Ce désastre aussi bien judiciaire qu'administratif conduit la CEDH à constater une violation de l'article 3 de la Convention. La décision n'est certes pas une surprise, mais elle suscite plusieurs interrogations sur le droit français.
D'une part, il est évidemment que l'aide à l'enfance fonctionne mal en raison des défauts d'articulation entre son pôle judiciaire et son pôle administratif. Il ne fait aucun doute que la petite Marina S. a été victime, non seulement des coups de ses parents, mais aussi d'un système bureaucratique qui n'a pas su entendre les appels des enseignants.

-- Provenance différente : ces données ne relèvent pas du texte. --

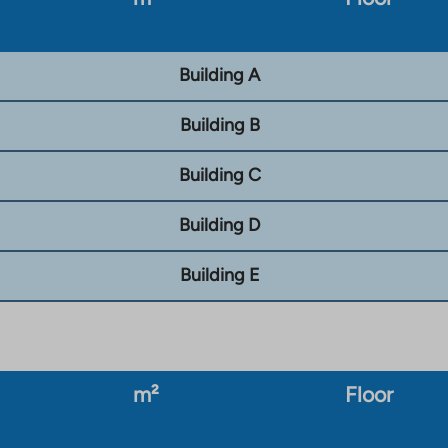
Building A
Building B
Building C
Building D
Building E
m²
Floor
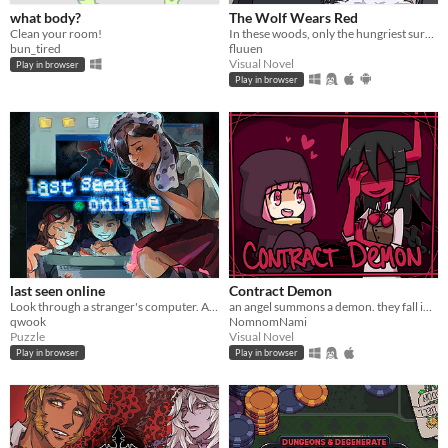
what body?
The Wolf Wears Red
Clean your room!
In these woods, only the hungriest survive...
bun_tired
fluuen
Visual Novel
Play in browser
Play in browser
last seen online
Contract Demon
Look through a stranger's computer. A horror puzzle game.
an angel summons a demon. they fall in love.
qwook
NomnomNami
Puzzle
Visual Novel
Play in browser
Play in browser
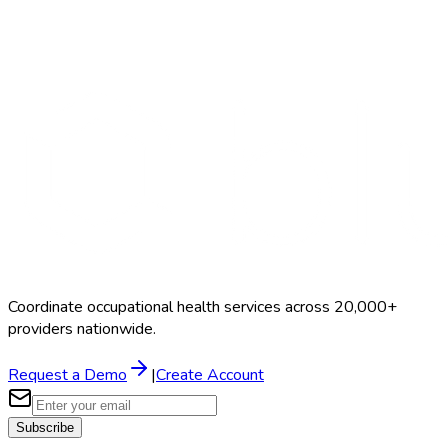
Search Providers
Schedule a Demo
Coordinate occupational health services across 20,000+
providers nationwide.
Request a Demo
|
Create Account
Subscribe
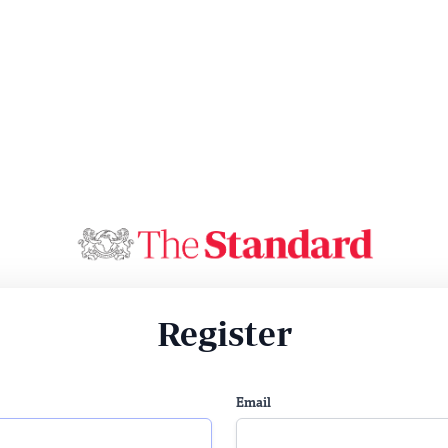
Register
Email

D'autre part, sur un plan plus juridique, on peut s'interroger sur l'attachement indéfectible de la Cour de cassation à la faute lourde en matière de responsabilité du service public de la justice, alors même qu'elle tend à céder dans bien d'autres domaines. Cette survivance apparaît aujourd'hui totalement inadaptée à une situation dans laquelle une succession de dysfonctionnements peut conduire à la mort d'un enfant. Un tel blocage de la jurisprudence risque de susciter des soupçons, car la Cour de cassation pourrait être accusée de vouloir protéger un service public judiciaire qui est dans un état de délabrement tel que les dysfonctionnements ne peuvent manquer de se produire. Mais la Cour européenne, de toute évidence, n'entend pas laisser les choses en l'état.

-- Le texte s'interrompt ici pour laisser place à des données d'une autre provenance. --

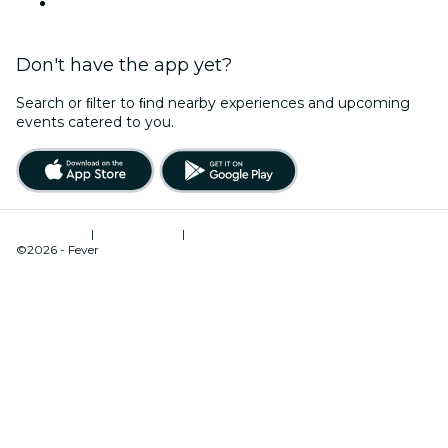
YouTube
Don't have the app yet?
Search or ﬁlter to ﬁnd nearby experiences and upcoming
events catered to you.
Terms of Use
|
Privacy Policy
|
Cookies Management
©2026 - Fever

La Cour de cassation n'a d'autr choix que d'appliquer le régime de la faute lourde, car ce sont les termes employés par le législateur depuis 1972 (actuel article L. 141-1 du Code de l'organisation judiciaire). Sauf à déclarer cet article inconventionnel, la Cour ne saurait donc s'extraire de cette condition légale, contrairement à l'ordre juridictionnel administratif qui exige la faute lourde depuis Darmont alors même qu'aucune loi ne le contraint puisque l'article L. 141-1 précité n'est pas applicable aux juridictions administratives.